TASK ITEM:
List every factor that the text below on recovering pharmacists says raised the risk or likelihood of relapse.

SUPPLIED TEXT:
-*-

There is inadequate research assessing risk factors for relapse or treatment success of recovering pharmacists. In a retrospective cohort study of 292 health care professionals, including pharmacists enrolled in Washington state's Physicians Health Program, only about 25% of the study population had one or more relapses. 28 The risk of relapse was significantly higher in health care professionals who used a major opioid, had a coexisting psychiatric illness, or reported a family history of an AOD disorder. Coexisting risk factors and previous relapse also increased the likelihood of relapse. 

In 1988, a survey examined pharmacist assistance programs in all 50 states and the District of Columbia. 29 The survey reported that only 20% of impaired pharmacists in these treatment programs voluntarily disclosed their chemical use problem. Most importantly, just over 88% successfully completed treatment and returned to practice. These studies suggest that the goal of returning a recovering pharmacist to practice with the proper aftercare and monitoring program is realistic and almost always successful.

Since 1982, APhA has worked to adopt and institute a policy of treatment, prevention, and rehabilitation of pharmacists who use AOD. For over 20 years, APhA has actively supported the pharmacy section of the Utah School on Alcoholism and Other Drug Dependencies in Salt Lake City. The purpose of this annual weeklong program is to bring together pharmacists and pharmacy students with various state PRN coordinators, state administrators, industry representatives, and interested individuals from around the country to listen to updates on various aspects of AOD intervention and treatment.

-*-

PROVIDED MATERIAL:
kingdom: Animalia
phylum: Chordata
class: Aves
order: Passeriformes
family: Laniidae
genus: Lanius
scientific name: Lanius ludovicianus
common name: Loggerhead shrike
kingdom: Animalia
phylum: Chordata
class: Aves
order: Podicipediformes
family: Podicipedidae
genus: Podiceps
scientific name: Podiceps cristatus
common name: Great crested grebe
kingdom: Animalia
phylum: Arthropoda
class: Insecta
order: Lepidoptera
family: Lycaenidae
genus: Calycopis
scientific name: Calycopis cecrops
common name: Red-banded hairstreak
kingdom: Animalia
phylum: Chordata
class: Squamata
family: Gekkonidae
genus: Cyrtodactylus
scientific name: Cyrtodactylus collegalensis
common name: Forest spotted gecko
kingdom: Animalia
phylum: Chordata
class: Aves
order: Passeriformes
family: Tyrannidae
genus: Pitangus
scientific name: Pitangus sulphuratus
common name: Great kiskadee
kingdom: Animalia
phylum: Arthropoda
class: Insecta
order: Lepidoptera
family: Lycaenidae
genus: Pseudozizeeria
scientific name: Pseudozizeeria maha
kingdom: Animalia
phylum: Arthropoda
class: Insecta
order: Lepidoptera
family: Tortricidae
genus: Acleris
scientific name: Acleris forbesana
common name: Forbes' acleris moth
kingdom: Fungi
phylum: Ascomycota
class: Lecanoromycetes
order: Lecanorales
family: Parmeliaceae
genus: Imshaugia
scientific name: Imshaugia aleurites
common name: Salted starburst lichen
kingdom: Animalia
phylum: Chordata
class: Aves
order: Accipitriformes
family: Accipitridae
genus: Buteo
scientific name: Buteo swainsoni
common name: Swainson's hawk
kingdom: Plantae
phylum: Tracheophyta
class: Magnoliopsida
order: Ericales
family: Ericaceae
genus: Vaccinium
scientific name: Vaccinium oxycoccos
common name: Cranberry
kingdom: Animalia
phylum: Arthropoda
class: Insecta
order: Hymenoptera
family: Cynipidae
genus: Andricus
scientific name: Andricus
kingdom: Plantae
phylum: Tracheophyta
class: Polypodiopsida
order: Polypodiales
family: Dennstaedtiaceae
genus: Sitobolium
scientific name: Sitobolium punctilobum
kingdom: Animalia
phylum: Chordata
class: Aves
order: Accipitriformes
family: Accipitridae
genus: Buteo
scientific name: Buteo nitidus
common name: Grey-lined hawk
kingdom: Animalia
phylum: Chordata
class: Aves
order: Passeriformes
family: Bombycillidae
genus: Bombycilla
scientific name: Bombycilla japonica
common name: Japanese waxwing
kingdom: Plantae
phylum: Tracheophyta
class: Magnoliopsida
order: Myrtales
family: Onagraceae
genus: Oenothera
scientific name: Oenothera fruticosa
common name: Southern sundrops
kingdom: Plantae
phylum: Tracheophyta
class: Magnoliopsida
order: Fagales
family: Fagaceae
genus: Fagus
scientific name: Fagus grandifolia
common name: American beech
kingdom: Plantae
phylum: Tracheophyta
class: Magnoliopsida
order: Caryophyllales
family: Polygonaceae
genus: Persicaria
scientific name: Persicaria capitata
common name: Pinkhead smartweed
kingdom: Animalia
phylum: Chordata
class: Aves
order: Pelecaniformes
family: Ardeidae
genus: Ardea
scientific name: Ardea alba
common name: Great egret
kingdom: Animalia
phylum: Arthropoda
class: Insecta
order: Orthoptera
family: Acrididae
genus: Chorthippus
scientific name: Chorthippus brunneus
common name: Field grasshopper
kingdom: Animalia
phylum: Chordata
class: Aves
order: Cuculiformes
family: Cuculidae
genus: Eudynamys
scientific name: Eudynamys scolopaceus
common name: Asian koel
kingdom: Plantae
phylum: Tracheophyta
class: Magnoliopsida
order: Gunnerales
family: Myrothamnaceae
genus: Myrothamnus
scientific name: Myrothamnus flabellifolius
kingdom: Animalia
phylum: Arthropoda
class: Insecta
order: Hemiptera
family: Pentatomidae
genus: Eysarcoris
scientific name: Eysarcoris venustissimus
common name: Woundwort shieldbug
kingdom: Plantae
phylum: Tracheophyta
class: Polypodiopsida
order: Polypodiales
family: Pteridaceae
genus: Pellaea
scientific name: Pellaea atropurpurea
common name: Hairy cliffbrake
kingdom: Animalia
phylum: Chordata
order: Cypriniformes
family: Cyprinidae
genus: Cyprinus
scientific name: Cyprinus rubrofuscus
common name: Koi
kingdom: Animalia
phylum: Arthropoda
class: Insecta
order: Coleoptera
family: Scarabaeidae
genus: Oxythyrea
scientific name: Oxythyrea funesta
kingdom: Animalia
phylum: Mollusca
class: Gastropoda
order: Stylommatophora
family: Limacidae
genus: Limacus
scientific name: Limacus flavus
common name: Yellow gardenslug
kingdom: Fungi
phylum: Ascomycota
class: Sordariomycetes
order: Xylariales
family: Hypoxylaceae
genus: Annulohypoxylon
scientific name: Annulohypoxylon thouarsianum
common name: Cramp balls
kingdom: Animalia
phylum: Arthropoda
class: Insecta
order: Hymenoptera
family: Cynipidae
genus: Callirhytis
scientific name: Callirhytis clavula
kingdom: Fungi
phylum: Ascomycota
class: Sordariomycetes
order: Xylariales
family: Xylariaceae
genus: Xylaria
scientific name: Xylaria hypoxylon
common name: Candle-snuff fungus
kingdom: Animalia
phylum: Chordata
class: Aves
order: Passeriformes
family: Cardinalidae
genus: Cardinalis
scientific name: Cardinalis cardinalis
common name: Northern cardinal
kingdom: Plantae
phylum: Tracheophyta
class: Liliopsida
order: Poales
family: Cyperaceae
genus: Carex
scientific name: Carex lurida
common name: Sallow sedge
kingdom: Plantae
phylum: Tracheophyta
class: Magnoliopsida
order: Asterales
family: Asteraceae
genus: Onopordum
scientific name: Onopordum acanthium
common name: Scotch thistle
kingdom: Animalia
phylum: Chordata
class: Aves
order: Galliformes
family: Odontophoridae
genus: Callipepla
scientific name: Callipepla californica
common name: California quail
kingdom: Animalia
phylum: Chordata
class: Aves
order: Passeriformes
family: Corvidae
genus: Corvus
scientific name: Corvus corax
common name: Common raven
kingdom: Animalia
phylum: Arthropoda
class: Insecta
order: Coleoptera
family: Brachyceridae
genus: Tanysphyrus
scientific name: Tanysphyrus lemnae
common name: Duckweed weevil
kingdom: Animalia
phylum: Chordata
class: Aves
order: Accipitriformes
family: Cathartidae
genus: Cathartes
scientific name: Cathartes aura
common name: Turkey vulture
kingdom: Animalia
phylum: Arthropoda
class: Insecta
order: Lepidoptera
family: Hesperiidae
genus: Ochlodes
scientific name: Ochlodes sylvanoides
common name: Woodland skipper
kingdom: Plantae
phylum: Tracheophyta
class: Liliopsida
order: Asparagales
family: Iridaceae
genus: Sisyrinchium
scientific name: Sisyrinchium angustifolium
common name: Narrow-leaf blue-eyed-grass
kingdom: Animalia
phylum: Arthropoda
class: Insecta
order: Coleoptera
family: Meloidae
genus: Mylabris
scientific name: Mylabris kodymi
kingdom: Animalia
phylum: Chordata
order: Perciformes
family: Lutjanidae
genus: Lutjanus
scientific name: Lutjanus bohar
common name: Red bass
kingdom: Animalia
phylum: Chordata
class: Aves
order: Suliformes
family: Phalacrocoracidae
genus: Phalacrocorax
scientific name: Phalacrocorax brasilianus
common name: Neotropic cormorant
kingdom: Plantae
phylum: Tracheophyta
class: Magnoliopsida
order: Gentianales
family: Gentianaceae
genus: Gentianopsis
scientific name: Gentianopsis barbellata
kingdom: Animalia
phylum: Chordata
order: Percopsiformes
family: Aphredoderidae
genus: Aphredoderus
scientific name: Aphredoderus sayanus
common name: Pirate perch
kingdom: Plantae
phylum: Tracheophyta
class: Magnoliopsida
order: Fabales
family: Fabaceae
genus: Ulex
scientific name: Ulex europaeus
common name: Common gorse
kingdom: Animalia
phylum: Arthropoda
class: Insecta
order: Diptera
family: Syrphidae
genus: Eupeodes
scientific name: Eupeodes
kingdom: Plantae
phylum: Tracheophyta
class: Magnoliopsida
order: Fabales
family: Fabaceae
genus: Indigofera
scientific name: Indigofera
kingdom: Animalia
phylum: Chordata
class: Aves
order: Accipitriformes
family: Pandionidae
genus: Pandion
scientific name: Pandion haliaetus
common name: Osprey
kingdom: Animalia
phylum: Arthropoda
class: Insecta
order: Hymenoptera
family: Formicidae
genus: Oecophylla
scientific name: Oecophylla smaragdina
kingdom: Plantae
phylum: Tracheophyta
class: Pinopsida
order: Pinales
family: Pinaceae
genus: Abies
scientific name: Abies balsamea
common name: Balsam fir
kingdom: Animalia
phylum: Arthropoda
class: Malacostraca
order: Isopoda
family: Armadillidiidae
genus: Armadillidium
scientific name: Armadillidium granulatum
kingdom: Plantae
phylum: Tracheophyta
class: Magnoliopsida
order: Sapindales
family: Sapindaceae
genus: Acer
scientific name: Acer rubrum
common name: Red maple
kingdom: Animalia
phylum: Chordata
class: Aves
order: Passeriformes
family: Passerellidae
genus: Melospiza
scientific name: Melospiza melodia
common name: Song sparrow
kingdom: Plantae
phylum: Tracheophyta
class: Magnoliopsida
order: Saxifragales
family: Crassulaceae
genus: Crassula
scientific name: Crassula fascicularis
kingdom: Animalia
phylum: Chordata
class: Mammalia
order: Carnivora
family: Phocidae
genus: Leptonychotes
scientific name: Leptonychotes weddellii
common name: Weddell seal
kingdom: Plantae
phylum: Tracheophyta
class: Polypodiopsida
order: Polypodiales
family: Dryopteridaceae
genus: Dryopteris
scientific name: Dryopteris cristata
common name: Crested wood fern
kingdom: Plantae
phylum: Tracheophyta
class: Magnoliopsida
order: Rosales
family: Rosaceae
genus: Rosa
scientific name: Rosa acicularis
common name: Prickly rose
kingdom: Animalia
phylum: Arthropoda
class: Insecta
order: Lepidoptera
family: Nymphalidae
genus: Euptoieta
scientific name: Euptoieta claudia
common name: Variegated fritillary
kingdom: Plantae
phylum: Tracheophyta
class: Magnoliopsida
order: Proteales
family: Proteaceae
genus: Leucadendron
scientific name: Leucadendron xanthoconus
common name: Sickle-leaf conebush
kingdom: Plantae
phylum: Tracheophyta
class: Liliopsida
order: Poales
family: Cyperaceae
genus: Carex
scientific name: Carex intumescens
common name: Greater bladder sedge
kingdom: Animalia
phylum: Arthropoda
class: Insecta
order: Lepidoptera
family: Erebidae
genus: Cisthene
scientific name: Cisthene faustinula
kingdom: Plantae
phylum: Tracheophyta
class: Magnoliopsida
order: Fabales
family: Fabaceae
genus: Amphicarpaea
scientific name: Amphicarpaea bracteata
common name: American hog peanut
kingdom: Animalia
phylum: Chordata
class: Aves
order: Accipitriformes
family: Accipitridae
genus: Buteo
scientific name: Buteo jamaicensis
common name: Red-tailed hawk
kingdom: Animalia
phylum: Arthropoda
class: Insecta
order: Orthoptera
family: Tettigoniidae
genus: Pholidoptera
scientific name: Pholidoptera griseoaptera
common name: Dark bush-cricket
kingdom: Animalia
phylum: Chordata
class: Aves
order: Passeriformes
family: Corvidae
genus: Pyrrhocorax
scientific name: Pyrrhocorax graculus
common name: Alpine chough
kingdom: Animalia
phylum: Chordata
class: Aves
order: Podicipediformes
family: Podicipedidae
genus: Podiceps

-*-

ANSWER TO THE EXERCISE:
- Use of a major opioid
- A coexisting psychiatric illness
- A reported family history of an AOD disorder
- Coexisting risk factors
- Previous relapse